CONSIGNAS:
• A. Según el texto, ¿qué hace la perra todas las mañanas?
• B. Transcribe del texto el fragmento que empieza con las palabras que contienen "La angustia. El" y termina con "acerca noviembre, Muertos.".

TEXTO PROPORCIONADO:
——————

Al lado izquierdo de la escritura

Reportajes

César Rito Salinas

A mi lengua le gusta atormentarme.

Hace el sitio, el cuadro del delirio y la añoranza, el sufrimiento por la muerte de mi padre y saliva.

Despierto. La perra, como todas las mañanas, rasca la puerta de mi habitación para treparse a la cama. La perra cuida la casa en la noche, no duerme.

Y el sabor a centavo está ahí, en mi lengua. Me pregunto si alguna parte de mi cerebro estará al pendiente de mis días y cada lunes me hace ponerme en guardia con mi tristeza como si llevara un puntual almanaque. Esto es, en un primer momento la segunda persona que me habita me hunde en el duelo.

Hay seres con los que vivimos que se quedaron en un solo tiempo de nuestra vida, la infancia. La muerte es algo insuperable que te anima a poner todos tus recursos para remontarla. Hay días en que lo logro. Todo esto, todo esto pensado y dicho hasta ahora puede hacer un perfil del sufridor profesional que se despierta en lunes dispuesto a negarse a la alegría.

Y viene aquí que Don Cerebro se prepara con dolor, más dolor, un dolor sin salida y que en un momento del mismo lunes me encuentro con que ya superé tanto duelo.

La angustia. El cerebro pone a prueba a todo el organismo cada lunes. Como cada noche vuelve a recargar los temores para que el individuo los supere. Así trabajan los tres seres dentro de mi cabeza. Más cuando se termina la carga de gas, cuando amanece nublado con frío, cuando el día se llena de imposibles y barreras.

Más cuando se acerca noviembre, Muertos.

A lo que iba. El perol donde caliento el agua ya estaba en el anafre, en la cabeza tenía la idea del sabor del mezcal. Este sabor actuaba en mi cuerpo como en el organismo del exiliado lo conduce al sabor de su tierra, su viento, su sol. Al sabor de las calles y las casas, las ventanas. Todo esto va surgiendo, debo aclarar, mientras en la yema de mis dedos y en mis nalgas va creciendo el ritmo de la letra.

——————

EXTRACTOS DE DATOS:
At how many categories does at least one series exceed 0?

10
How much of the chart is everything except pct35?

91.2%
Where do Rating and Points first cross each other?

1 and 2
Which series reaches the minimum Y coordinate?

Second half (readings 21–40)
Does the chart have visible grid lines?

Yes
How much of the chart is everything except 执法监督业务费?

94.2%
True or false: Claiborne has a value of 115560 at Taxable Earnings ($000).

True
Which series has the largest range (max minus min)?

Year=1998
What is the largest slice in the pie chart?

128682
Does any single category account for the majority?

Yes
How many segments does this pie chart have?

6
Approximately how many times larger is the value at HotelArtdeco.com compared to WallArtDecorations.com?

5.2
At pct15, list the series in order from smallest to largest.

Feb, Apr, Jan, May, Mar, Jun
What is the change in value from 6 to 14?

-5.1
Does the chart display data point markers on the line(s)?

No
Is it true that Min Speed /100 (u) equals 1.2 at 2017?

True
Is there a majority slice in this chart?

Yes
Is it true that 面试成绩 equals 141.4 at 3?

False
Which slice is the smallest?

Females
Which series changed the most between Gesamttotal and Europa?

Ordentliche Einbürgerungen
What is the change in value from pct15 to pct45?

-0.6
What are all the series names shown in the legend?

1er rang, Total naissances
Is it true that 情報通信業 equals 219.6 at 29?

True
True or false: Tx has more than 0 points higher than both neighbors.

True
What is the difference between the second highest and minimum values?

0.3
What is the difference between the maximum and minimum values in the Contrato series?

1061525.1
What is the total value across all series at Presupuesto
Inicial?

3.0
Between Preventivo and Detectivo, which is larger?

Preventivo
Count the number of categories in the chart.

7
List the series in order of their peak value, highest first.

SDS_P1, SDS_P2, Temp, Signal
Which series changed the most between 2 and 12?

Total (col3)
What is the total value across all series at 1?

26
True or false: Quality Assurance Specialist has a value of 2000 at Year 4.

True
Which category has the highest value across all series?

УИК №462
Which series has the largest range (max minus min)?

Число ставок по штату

——————

RESPUESTAS:
• A. Rasca la puerta de la habitación para treparse a la cama.

• B.
La angustia. El cerebro pone a prueba a todo el organismo cada lunes. Como cada noche vuelve a recargar los temores para que el individuo los supere. Así trabajan los tres seres dentro de mi cabeza. Más cuando se termina la carga de gas, cuando amanece nublado con frío, cuando el día se llena de imposibles y barreras.

Más cuando se acerca noviembre, Muertos.